(Collection entries)
↓↓↓

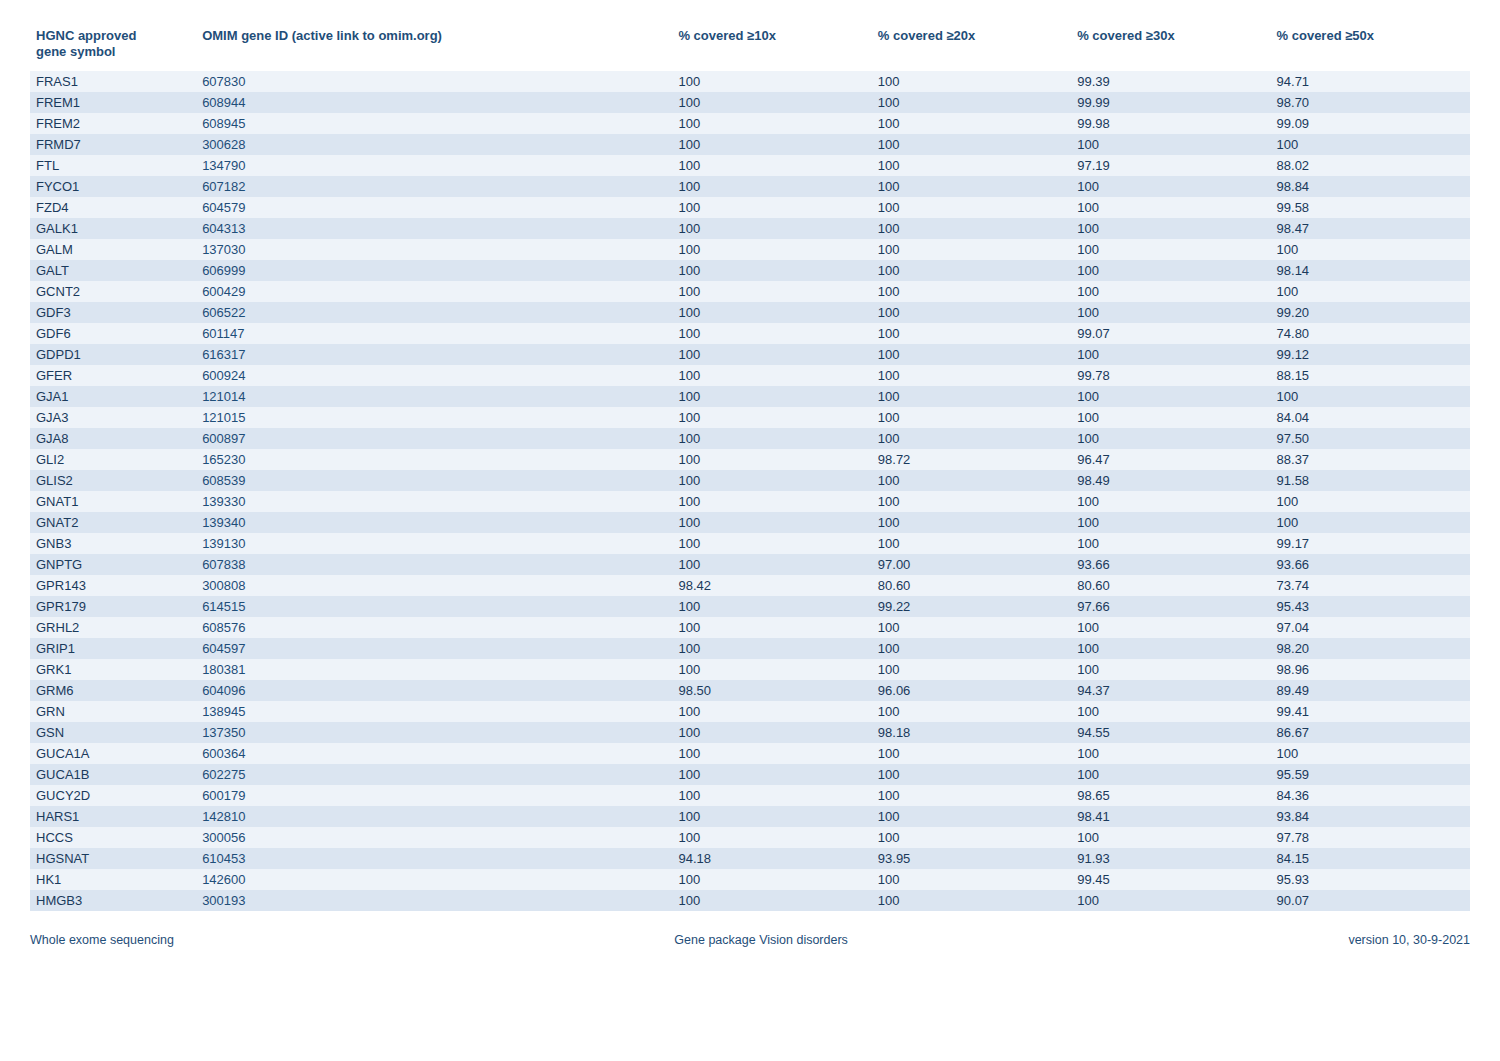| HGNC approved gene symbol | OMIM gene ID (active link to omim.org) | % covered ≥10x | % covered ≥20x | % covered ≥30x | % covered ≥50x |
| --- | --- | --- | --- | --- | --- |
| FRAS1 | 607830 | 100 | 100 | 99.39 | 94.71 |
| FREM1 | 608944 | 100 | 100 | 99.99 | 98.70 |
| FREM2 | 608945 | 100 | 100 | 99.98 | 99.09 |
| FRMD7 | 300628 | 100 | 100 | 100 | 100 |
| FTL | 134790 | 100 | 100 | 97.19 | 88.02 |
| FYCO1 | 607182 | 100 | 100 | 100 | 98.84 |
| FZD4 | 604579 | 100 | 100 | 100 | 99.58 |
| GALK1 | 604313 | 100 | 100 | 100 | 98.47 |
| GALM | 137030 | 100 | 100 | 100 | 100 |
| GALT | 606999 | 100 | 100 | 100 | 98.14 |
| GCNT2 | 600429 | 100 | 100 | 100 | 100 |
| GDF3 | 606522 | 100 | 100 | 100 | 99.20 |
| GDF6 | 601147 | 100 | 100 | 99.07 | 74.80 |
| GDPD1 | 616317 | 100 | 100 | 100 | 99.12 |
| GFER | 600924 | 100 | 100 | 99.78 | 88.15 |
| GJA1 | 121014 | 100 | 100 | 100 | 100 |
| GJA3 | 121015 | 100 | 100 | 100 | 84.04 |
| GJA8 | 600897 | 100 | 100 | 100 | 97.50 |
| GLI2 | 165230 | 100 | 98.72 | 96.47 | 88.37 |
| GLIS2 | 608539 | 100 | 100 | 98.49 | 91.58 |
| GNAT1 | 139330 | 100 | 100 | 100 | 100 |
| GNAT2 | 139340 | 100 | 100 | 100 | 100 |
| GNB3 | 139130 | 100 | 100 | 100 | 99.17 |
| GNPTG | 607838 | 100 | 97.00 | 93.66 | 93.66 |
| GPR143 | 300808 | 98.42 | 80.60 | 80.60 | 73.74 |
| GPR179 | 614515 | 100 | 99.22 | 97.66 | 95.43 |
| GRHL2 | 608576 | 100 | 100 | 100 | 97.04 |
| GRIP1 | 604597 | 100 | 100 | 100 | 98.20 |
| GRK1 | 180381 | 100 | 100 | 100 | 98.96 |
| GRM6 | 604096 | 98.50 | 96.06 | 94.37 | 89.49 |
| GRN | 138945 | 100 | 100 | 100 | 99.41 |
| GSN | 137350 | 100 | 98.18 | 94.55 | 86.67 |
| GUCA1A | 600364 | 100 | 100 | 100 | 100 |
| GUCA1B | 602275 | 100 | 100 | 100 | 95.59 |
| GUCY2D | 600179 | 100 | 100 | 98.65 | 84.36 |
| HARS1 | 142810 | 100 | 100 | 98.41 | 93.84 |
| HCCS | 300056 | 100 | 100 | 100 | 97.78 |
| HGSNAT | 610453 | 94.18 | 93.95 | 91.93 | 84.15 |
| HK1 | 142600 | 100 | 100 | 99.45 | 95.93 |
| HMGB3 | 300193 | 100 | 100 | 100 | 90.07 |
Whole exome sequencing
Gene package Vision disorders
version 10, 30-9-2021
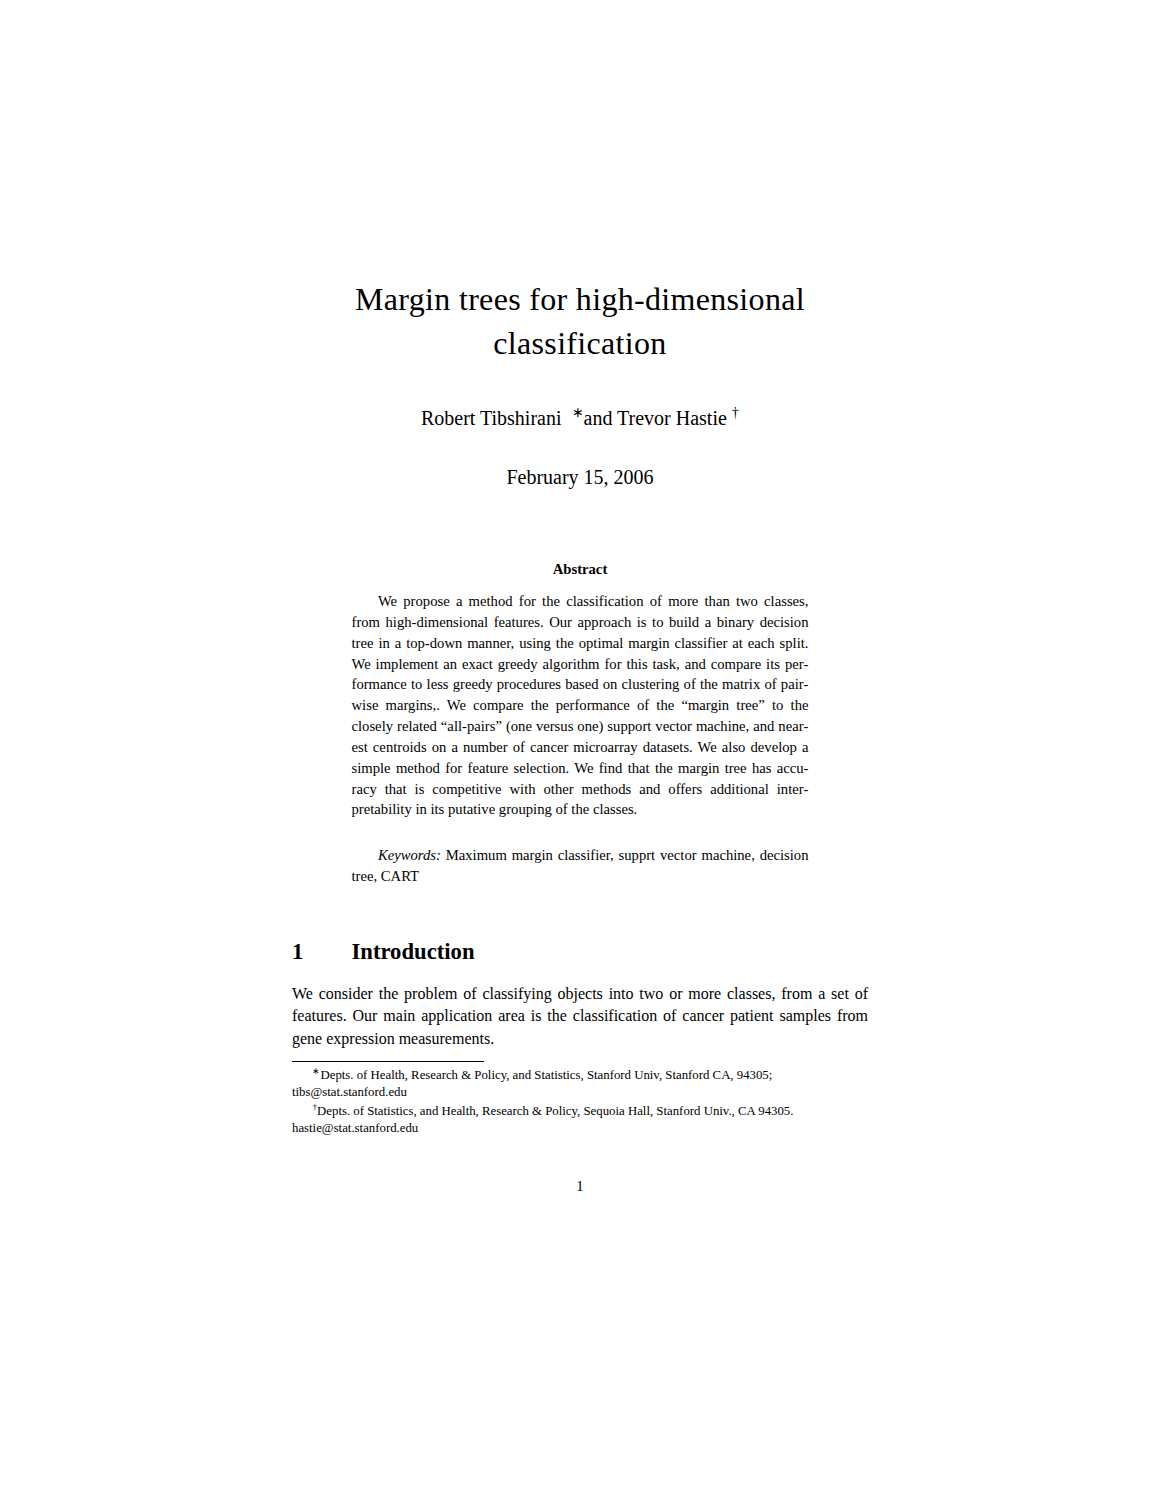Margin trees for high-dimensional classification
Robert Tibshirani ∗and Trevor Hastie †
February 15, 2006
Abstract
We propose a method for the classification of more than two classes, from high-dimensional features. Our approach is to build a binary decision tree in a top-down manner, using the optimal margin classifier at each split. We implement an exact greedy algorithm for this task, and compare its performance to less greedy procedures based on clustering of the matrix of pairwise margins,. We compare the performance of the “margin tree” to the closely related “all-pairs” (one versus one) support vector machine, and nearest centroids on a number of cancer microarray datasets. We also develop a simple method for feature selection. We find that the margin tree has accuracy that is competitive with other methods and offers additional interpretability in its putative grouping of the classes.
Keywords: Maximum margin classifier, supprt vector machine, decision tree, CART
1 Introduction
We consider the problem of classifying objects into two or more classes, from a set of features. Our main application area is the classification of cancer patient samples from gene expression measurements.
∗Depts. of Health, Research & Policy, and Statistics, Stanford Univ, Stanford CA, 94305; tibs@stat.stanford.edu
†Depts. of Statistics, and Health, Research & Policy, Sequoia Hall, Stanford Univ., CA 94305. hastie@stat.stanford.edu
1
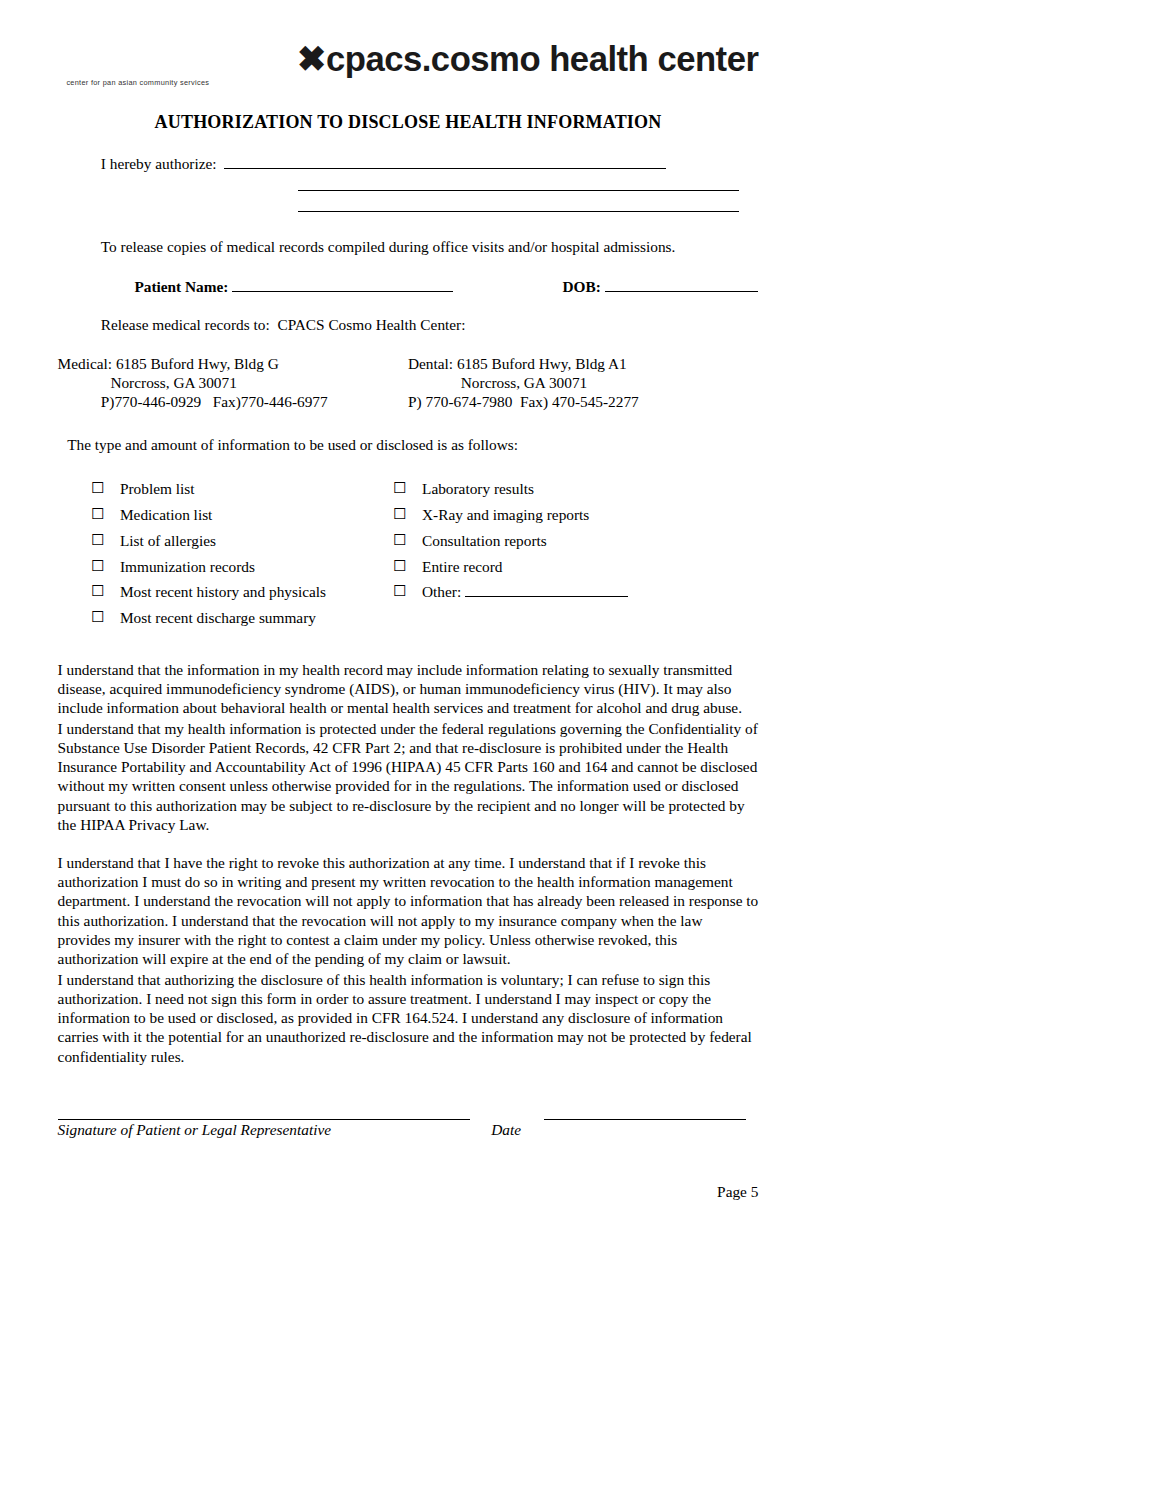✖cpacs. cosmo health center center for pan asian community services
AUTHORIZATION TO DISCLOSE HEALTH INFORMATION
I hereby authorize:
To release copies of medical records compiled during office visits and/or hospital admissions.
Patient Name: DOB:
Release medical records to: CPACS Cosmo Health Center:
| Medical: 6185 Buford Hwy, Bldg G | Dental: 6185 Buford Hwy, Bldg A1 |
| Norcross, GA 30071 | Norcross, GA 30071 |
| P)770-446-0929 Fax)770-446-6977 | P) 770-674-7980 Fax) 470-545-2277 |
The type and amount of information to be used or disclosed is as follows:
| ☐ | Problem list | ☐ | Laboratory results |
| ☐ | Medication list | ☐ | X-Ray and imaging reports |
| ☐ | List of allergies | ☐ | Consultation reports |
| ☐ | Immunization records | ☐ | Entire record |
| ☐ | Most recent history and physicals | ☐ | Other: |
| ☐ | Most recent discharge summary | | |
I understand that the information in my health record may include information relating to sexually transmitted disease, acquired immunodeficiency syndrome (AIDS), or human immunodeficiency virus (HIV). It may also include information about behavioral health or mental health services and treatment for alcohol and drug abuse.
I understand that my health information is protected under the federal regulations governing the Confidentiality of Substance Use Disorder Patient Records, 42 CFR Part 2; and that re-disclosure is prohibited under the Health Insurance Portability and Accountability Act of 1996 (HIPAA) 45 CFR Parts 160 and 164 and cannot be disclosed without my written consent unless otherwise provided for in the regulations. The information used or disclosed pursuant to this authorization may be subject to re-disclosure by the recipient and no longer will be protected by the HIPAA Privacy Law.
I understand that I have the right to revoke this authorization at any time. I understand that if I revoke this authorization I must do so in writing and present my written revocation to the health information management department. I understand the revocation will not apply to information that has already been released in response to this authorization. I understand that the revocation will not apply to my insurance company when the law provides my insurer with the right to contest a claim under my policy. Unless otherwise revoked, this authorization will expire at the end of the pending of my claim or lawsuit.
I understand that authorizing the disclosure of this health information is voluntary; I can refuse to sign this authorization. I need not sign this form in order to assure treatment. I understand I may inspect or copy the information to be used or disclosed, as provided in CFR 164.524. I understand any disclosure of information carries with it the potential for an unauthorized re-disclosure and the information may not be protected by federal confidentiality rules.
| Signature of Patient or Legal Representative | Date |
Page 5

↑↑↑

# Problem statement
All lines with the word "classifier" are needed; pull them from the entries and copy each.

# Exercise response
We propose a method for the classification of more than two classes, from high-dimensional features. Our approach is to build a binary decision tree in a top-down manner, using the optimal margin classifier at each split. We implement an exact greedy algorithm for this task, and compare its performance to less greedy procedures based on clustering of the matrix of pairwise margins,. We compare the performance of the “margin tree” to the closely related “all-pairs” (one versus one) support vector machine, and nearest centroids on a number of cancer microarray datasets. We also develop a simple method for feature selection. We find that the margin tree has accuracy that is competitive with other methods and offers additional interpretability in its putative grouping of the classes.
Keywords: Maximum margin classifier, supprt vector machine, decision tree, CART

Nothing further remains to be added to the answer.